#### [About this exercise]
Would you copy the lines below exactly and omit the images?

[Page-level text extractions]
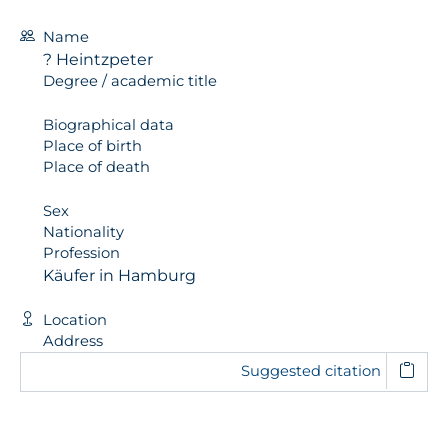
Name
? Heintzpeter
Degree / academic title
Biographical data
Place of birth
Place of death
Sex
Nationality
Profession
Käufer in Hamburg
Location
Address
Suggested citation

#### [Answer to the exercise]
Name
? Heintzpeter
Degree / academic title
Biographical data
Place of birth
Place of death
Sex
Nationality
Profession
Käufer in Hamburg
Location
Address
Suggested citation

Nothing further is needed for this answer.